Many people are intimidated by the thought of attempting to make baklava, mainly because they’re not familiar with working with phyllo. It’s actually one of the easiest pastries to make and I often whip up a tray when I want to make something without too much fuss.

Baklava is so special it’s even mentioned in my novel, Evanthia’s Gift. Here is an excerpt:

           As the weeks went by, the change in Sophia could not be suppressed. She was lighter, happier and her eyes had a more dreamy quality to them. Whatever her task, it reflected the love that was bursting from the depths of her soul. Her bouquets at the flower shop were the most beautiful and creative work she’d ever fashioned. For Valentine’s Day she baked a delicious batch of baklava, while daydreaming how Dean would lick the sticky phyllo and walnuts off her fingertips, and she would kiss the rest of the honey off his irresistible lips. At the dance studio, she lost herself in romantic love songs, staying after class to choreograph pieces to the music that expressed her love for him. But it still bothered her that Dean wanted to keep their relationship a secret.

~ Baklava ~

 Filling

1 pound finely chopped walnuts

½ cup sugar

1 tablespoon cinnamon

Pastry

1 package phyllo dough

1½ cups melted unsalted butter

Syrup

1½ cups honey

2 cups sugar

2 cups water

Orange rind and 2 tablespoons juice from orange

2 cinnamon sticks

*Don’t be intimidated by the phyllo. It does dry fast so you need to work quickly. Most bakers like to cover it with a damp towel. That method doesn’t work for me. I find the sheets of phyllo get stuck together. I just keep some Saran wrap on top to keep it from drying. The regular long size phyllo is great when I double the recipe and make a large pan. (The size of a full size sterno pan) If you find the shorter phyllo sheets, a 9x 13 pan works perfectly. I use a Pyrex baking dish and it works beautifully.

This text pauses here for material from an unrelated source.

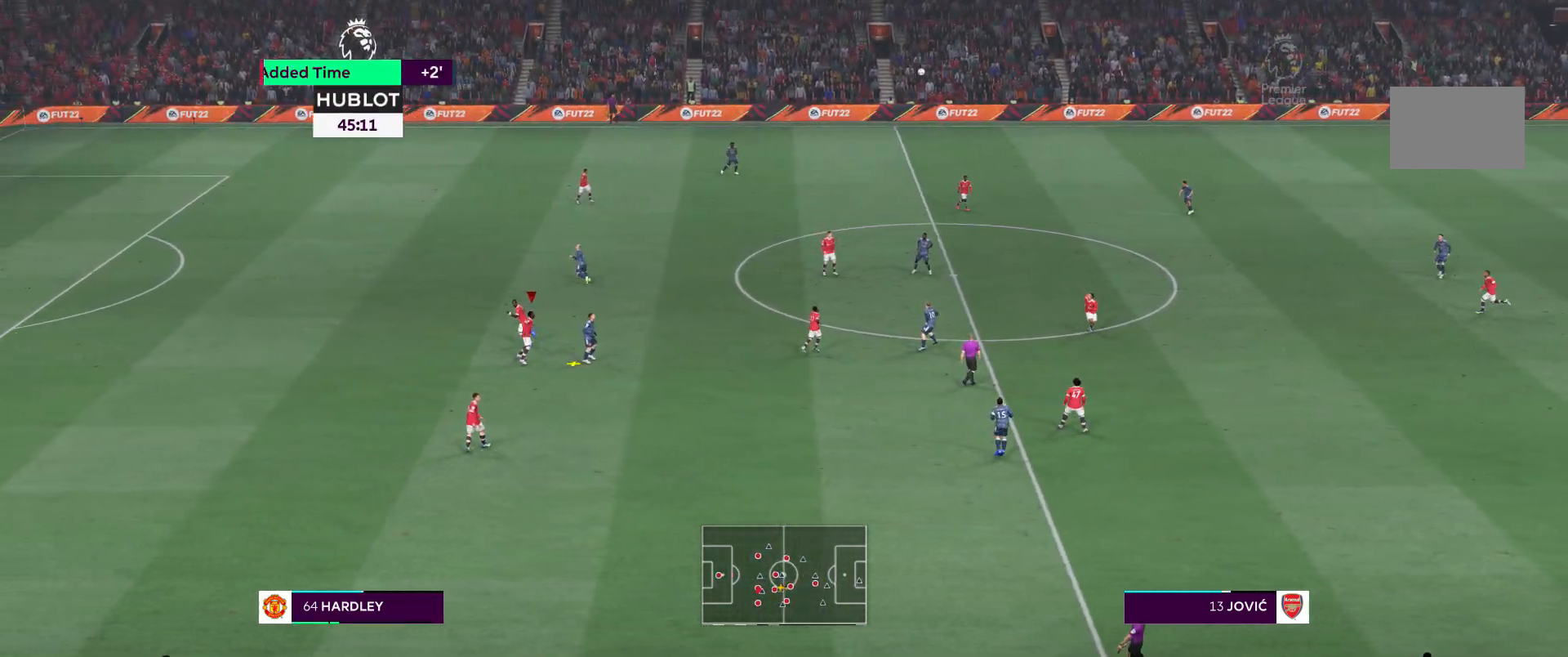
{"buttons": ["A"], "left_stick": "right", "right_stick": "center", "events": [[67, "A", "up"], [400, "A", "down"]]}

Combine the filling ingredients in a bowl and set aside.

Brush the inside of the pan with some melted butter to coat. Lay two phyllo sheets in the pan. Brush the phyllo with butter using a pastry brush. Repeat three times. The bottom layer will have eight sheets in all. Spread one third of the filling onto the phyllo. Lay two sheets on top of the filling and brush with melted butter. Repeat two more times. Spread another third of the filling on the phyllo. Lay two sheets of phyllo and brush with melted butter. Repeat two times. Spread the last third of filling on the phyllo and cover with two sheets of phyllo. Repeat three more times. The top and bottom layers should have eight sheets. The layers in between the filling should have six sheets and there should be three layers of filling.

Carefully cut the baklava into squares, and then cut each square diagonally to form two triangles. This must be done before baking or the top layers will crumble if you try to cut them after baking. If you have any leftover butter, drizzle it over the top before baking. Bake at 350° for 30 minutes, then lower temperature to 300° and bake for an additional 30 minutes. The top layer should be golden brown.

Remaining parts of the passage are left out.